> _Extracted data_:
_ _ _ _
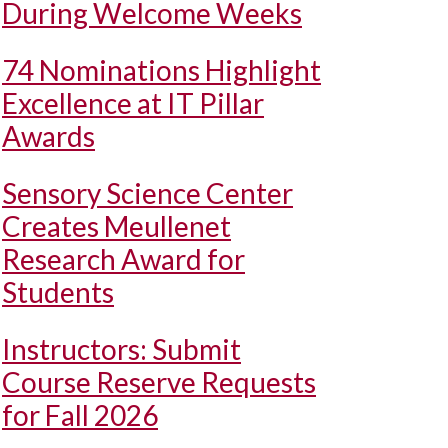
During Welcome Weeks
74 Nominations Highlight
Excellence at IT Pillar
Awards
Sensory Science Center
Creates Meullenet
Research Award for
Students
Instructors: Submit
Course Reserve Requests
for Fall 2026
_ _ _ _
> _Task instructions_: Can you repeat the lines above word for word, leaving out the picture?

> _Result of this task_:
During Welcome Weeks
74 Nominations Highlight
Excellence at IT Pillar
Awards
Sensory Science Center
Creates Meullenet
Research Award for
Students
Instructors: Submit
Course Reserve Requests
for Fall 2026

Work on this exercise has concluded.